I paced back and forth until I heard Rachel’s car pull up the driveway and park inside the garage. I had to calm down. Rachel couldn’t see me this way. I tried to calm my nerves by taking slow, deep breaths and counting to ten.
“Hi, honey. I brought home dinner from Giovanni’s. Their special tonight was pasta carbonara with freshly baked garlic bread sticks,” Rachel hollered as she entered the house.
She waltzed through the kitchen, holding a few bags, flashed a smile and kissed me. She set the bags on the kitchen island and pulled the Styrofoam containers from the bags. She grabbed plates and silverware from the cabinet and served the food.

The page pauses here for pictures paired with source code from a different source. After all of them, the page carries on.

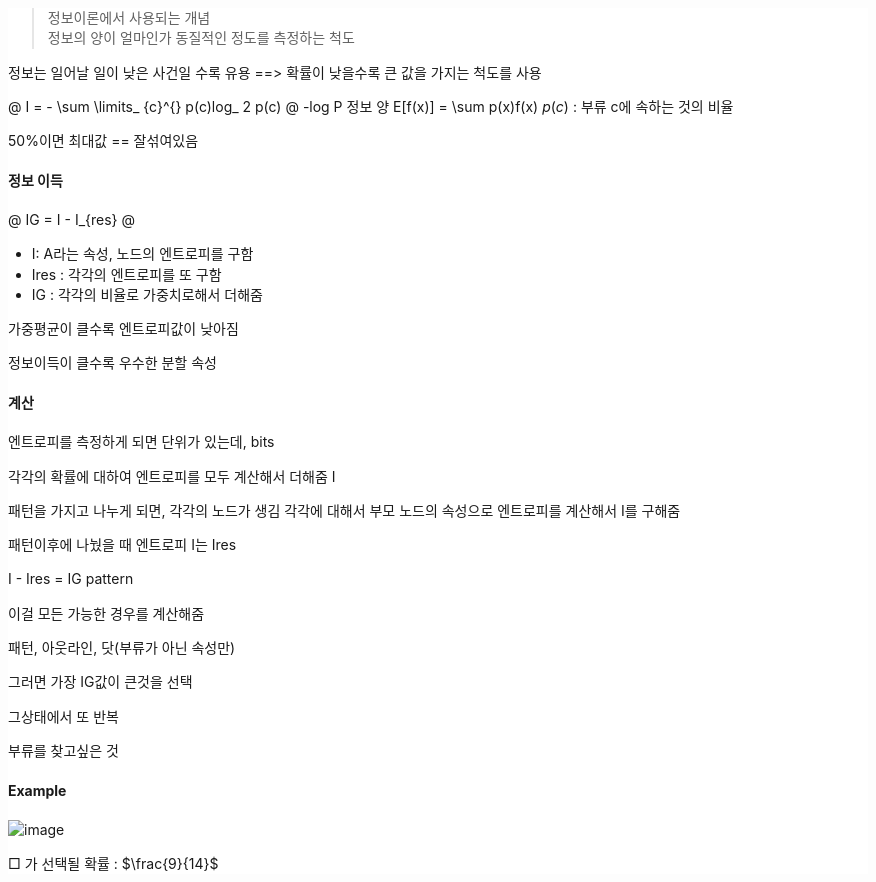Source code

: > 정보이론에서 사용되는 개념  
> 정보의 양이 얼마인가
> 동질적인 정도를 측정하는 척도          

정보는 일어날 일이 낮은 사건일 수록 유용
==> 확률이 낮을수록 큰 값을 가지는 척도를 사용

@
I = - \sum \limits_ {c}^{} p(c)log_ 2 p(c) 
@
-log P 정보 양
E\[f(x)\] = \sum p(x)f(x)
$p(c)$ : 부류 c에 속하는 것의 비율


50%이면 최대값 == 잘섞여있음

#### 정보 이득

@
IG = I - I_{res}
@

- I: A라는 속성, 노드의 엔트로피를 구함
- Ires : 각각의 엔트로피를 또 구함
- IG : 각각의 비율로 가중치로해서 더해줌

가중평균이 클수록 엔트로피값이 낮아짐

정보이득이 클수록 우수한 분할 속성


#### 계산

엔트로피를 측정하게 되면 단위가 있는데, bits

각각의 확률에 대하여 엔트로피를 모두 계산해서 더해줌 I

패턴을 가지고 나누게 되면, 각각의 노드가 생김
각각에 대해서 부모 노드의 속성으로 엔트로피를 계산해서 I를 구해줌

패턴이후에 나눴을 때 엔트로피 I는 Ires

I - Ires = IG pattern

이걸 모든 가능한 경우를 계산해줌

패턴, 아웃라인, 닷(부류가 아닌 속성만)

그러면 가장 IG값이 큰것을 선택

그상태에서 또 반복

부류를 찾고싶은 것

#### Example

<img width="107" alt="image" src="https://user-images.githubusercontent.com/32366711/145703846-fab8686e-74c1-4e95-916b-df2ed3068f24.png">

□ 가 선택될 확률 : $\frac{9}{14}$


[^greedy]: 최적해를 구하는 데에 사용되는 근사적인 방법으로, 여러 경우 중 하나를 결정해야 할 때마다 그 순간에 최적이라고 생각 되는것을 선택해 나가는 방식이다.
[^SD]: $\sqrt{\frac{1}{N} \sum \limits_ {i=1}{N} (x_ i - m)^2 }$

“Would you mind grabbing a bottle of white wine from the cellar?”
I forced a smile. “Of course.”
How could she act as if everything was normal? She had been ready to go to the police and put my little girl behind bars for the rest of her life. This was not okay; my life was ruined.
I scanned all the wine bottles in our massive wine cooler. All our red wines rested on racks, and the whites sat in the cooler. We always chose white wine with pasta, fish, and chicken, and reds with our red meats, like steak and burgers. I found the perfect one for tonight—Domaine d’Auvenay Criots-Batard, a $2,300 bottle of wine. It tasted exquisite. It hailed from a French vineyard, and connoisseurs considered it a delicious and delicate wine and one of the most aromatic.